Officials refuse to provide evidence of guarantees for editorial independence
As mentioned above, the NewsHour was the program that broadcast the infamous "Pension Peril" segments without explicitly disclosing that anti-pension billionaire John Arnold was funding the series. In light of that being discovered during the "Wolf of Wall Street" investigation, Pando requested information from WETA, PBS and MacNeil-Lehrer Productions about editorial control, and whether Liberty and/or Malone have been exercising such control over the NewsHour.
In response, a MacNeil-Lehrer Productions spokesperson told Pando that the letter from MacNeil and Lehrer announcing the transfer of ownership "makes it clear that Robin and Jim have editorial and management control, and that Liberty Media has honored this agreement." The spokesperson also forwarded two 20-year-old press releases in which Liberty Media and MacNeil-Lehrer Productions rhetorically promised to preserve editorial independence.
Yet, when asked for proof that such independence is contractually guaranteed and protected in Liberty Media's original agreement to purchase the NewsHour, the spokesperson declined the request.
This is particularly relevant not just because of the NewsHour's role in the recent "Wolf of Sesame Street" scandal, but also because of the long-term political activism of both Liberty and Malone.
According to the Sunlight Foundation, Liberty Media employees have spent roughly $2 million on campaign contributions in the last 20 years. Most of that money has flowed to Republican candidates. That includes top Liberty executives like Greg Maffei being major financiers of the Republican Party's national campaigns. Meanwhile, the Public Accountability Initiative's LittleSis reports that in the same time period, Malone spent almost $200,000 on campaign contributions, mostly to Republicans. Malone also sits on the board of the right-wing Cato Institute, whose employees are periodic guests on the NewsHour.
At the same time, studies suggest that the NewsHour has often artificially narrowed the terms of the political discourse that it permits in its broadcasts - and, perhaps not so coincidentally, in ways that seem congruent with Malone's conservative politics.
In a 2006 analysis of PBS programming, the watchdog group Fairness and Accuracy In Reporting found that "Republicans outnumbered Democrats on the NewsHour by 2-to-1? and that "public interest groups accounted for just 4 percent of total sources." Similarly, in a 2010 analysis of PBS programming, FAIR found that "Republicans outnumbered Democrats among live (NewsHour) guests by a 3 to 2 ratio" and that overall, the show's "sources (are) drawn largely from a narrow range of elite white male experts."

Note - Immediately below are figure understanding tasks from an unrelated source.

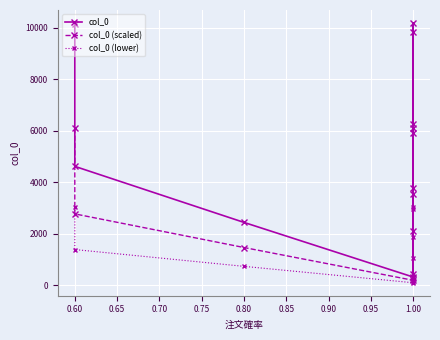

At which label is col_0 closest to 5249?

0.60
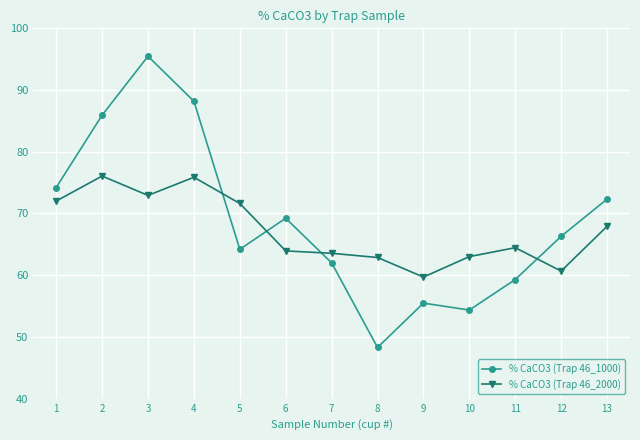

What is the total value across all series at 5?

135.8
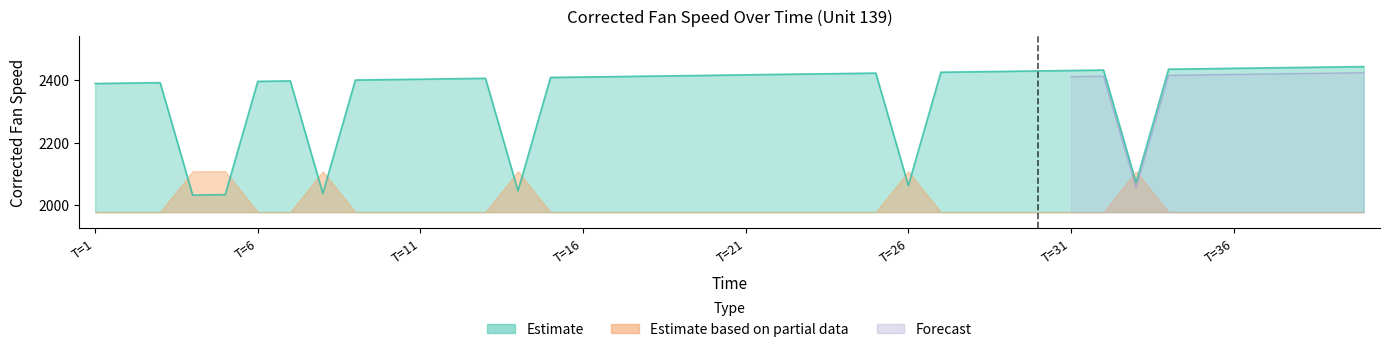

What is the minimum value shown in the chart?

2032.4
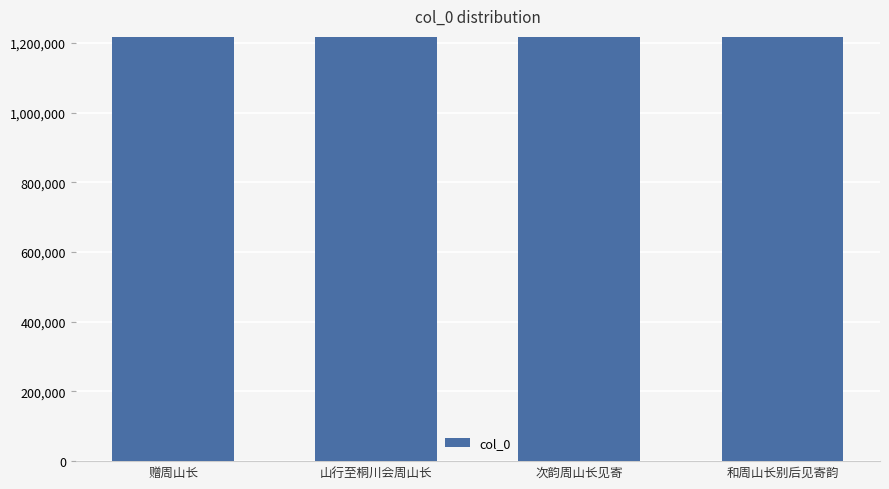

What is the average value?

1218000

When asked why Pando's request for public information about editorial independence on public broadcasting's flagship news program was being declined, the MacNeil-Lehrer Productions spokesperson insisted that the public broadcasting agreement between Liberty and MacNeil-Lehrer Productions "is a private partnership."
In other words: this deal is between PBS, WETA and Liberty Media. Viewers like you should keep their noses out - but keep the donations flowing.